● WHAT IS NEEDED
Please rewrite the text from all the records as a single JSON list of strings, with one string per line and no blank lines. Leave the pictures out.

[Transcribed page contents]
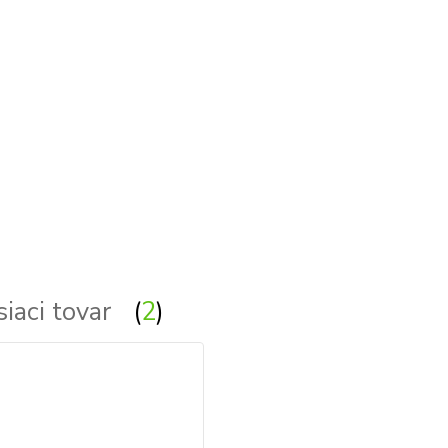
e vonkajsie svetla, svetlo, lampy - exterierova lampa
siaci tovar
2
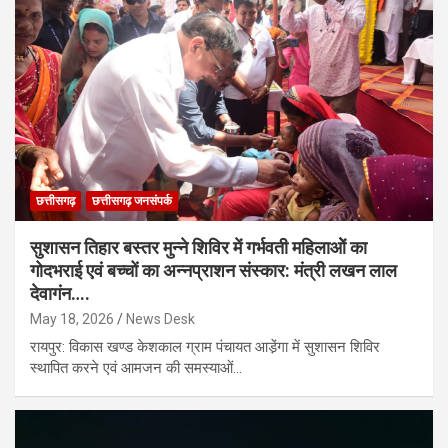
छत्तीसगढ़
छत्तीसगढ़ जनसंपर्क
सुशासन तिहार बस्तर मुन्ने शिविर में गर्भवती महिलाओें का
गोदभराई एवं बच्चों का अन्नप्राशन संस्कार: मंत्री लखन लाल
देवागंन….
May 18, 2026
News Desk
रायपुर: विकास खण्ड केशकाल ग्राम पंचायत आडे़ंगा में सुशासन शिविर
स्थापित करने एवं आमजन की समस्याओं…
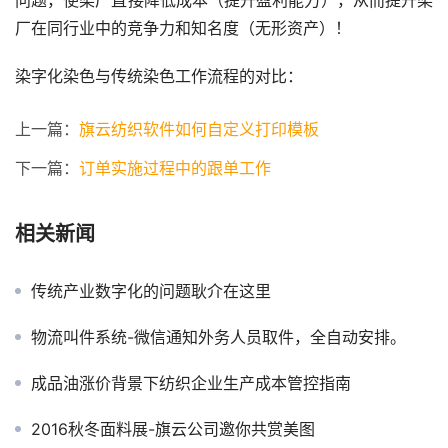
问题，使染厂直接降低成本（提升盈利能力），从而提升染
厂在同行业中的竞争力和知名度（无形资产）！
染字化染色与传统染色工作流程的对比：
上一篇：
旗云纺织软件如何自定义打印模板
下一篇：
订单实施过程中的跟单工作
相关新闻
传统产业数字化的问题耿介在这里
物流叫件系统-微信通知外务人员取件，全自动安排。
成品油涨价背景下纺织企业生产成本管控指南
2016秋冬面料展-旗云公司邀你共赏美图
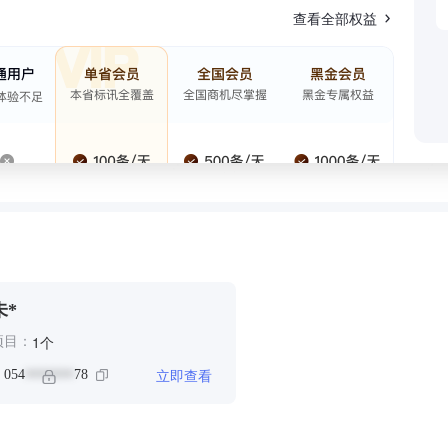
查看全部权益
未*
个
1
项目：
立即查看
：
054
78
*******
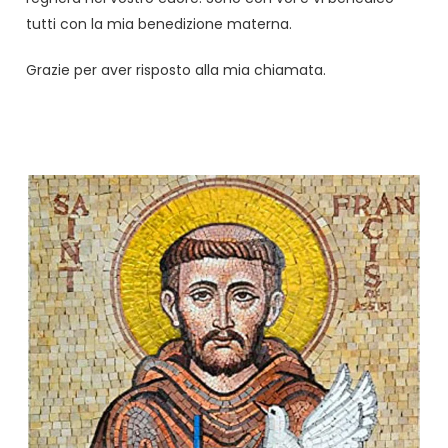
tutti con la mia benedizione materna.
Grazie per aver risposto alla mia chiamata.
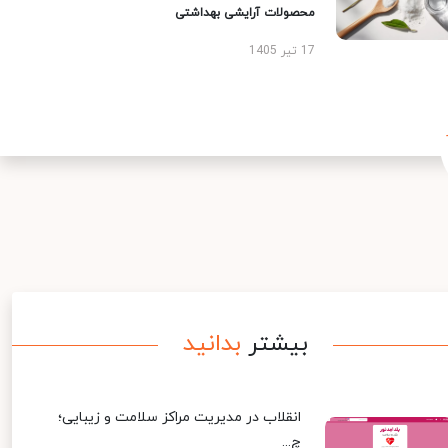
محصولات آرایشی بهداشتی
17 تیر 1405
بیشتر
بدانید
انقلاب در مدیریت مراکز سلامت و زیبایی؛
چ...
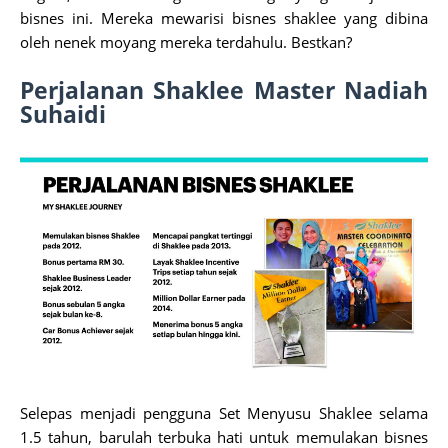
bisnes ini. Mereka mewarisi bisnes shaklee yang dibina
oleh nenek moyang mereka terdahulu. Bestkan?
Perjalanan Shaklee Master Nadiah
Suhaidi
Selepas menjadi pengguna Set Menyusu Shaklee selama
1.5 tahun, barulah terbuka hati untuk memulakan bisnes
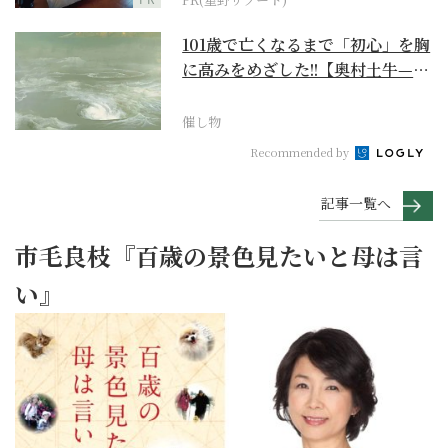
101歳で亡くなるまで「初心」を胸
に高みをめざした!!【奥村土牛—名
作でたどる1...
催し物
Recommended by
記事一覧へ
市毛良枝『百歳の景色見たいと母は言
い』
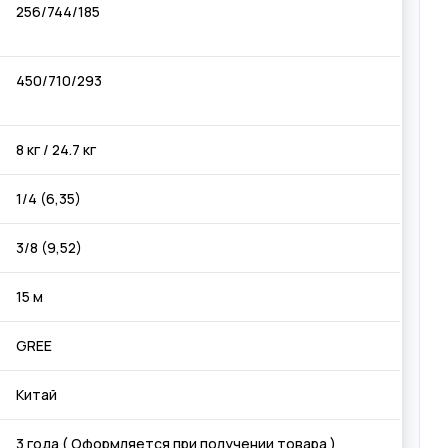
256/744/185
450/710/293
8 кг / 24.7 кг
1/4 (6,35)
3/8 (9,52)
15 м
GREE
Китай
3 года ( Оформляется при получении товара )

● SOLUTION TO THIS EXERCISE
[
  "e vonkajsie svetla, svetlo, lampy - exterierova lampa",
  "siaci tovar",
  "2",
  "छत्तीसगढ़",
  "छत्तीसगढ़ जनसंपर्क",
  "सुशासन तिहार बस्तर मुन्ने शिविर में गर्भवती महिलाओें का",
  "गोदभराई एवं बच्चों का अन्नप्राशन संस्कार: मंत्री लखन लाल",
  "देवागंन….",
  "May 18, 2026",
  "News Desk",
  "रायपुर: विकास खण्ड केशकाल ग्राम पंचायत आडे़ंगा में सुशासन शिविर",
  "स्थापित करने एवं आमजन की समस्याओं…",
  "问题，使染厂直接降低成本（提升盈利能力），从而提升染",
  "厂在同行业中的竞争力和知名度（无形资产）！",
  "染字化染色与传统染色工作流程的对比：",
  "上一篇：",
  "旗云纺织软件如何自定义打印模板",
  "下一篇：",
  "订单实施过程中的跟单工作",
  "相关新闻",
  "传统产业数字化的问题耿介在这里",
  "物流叫件系统-微信通知外务人员取件，全自动安排。",
  "成品油涨价背景下纺织企业生产成本管控指南",
  "2016秋冬面料展-旗云公司邀你共赏美图",
  "查看全部权益",
  "未*",
  "个",
  "1",
  "项目：",
  "立即查看",
  "：",
  "054",
  "78",
  "*******",
  "tutti con la mia benedizione materna.",
  "Grazie per aver risposto alla mia chiamata.",
  "محصولات آرایشی بهداشتی",
  "17 تیر 1405",
  "بیشتر",
  "بدانید",
  "انقلاب در مدیریت مراکز سلامت و زیبایی؛",
  "چ...",
  "bisnes ini. Mereka mewarisi bisnes shaklee yang dibina",
  "oleh nenek moyang mereka terdahulu. Bestkan?",
  "Perjalanan Shaklee Master Nadiah",
  "Suhaidi",
  "Selepas menjadi pengguna Set Menyusu Shaklee selama",
  "1.5 tahun, barulah terbuka hati untuk memulakan bisnes",
  "101歳で亡くなるまで「初心」を胸",
  "に高みをめざした!!【奥村土牛—名",
  "作でたどる1...",
  "催し物",
  "Recommended by",
  "記事一覧へ",
  "市毛良枝『百歳の景色見たいと母は言",
  "い』",
  "256/744/185",
  "450/710/293",
  "8 кг / 24.7 кг",
  "1/4 (6,35)",
  "3/8 (9,52)",
  "15 м",
  "GREE",
  "Китай",
  "3 года ( Оформляется при получении товара )"
]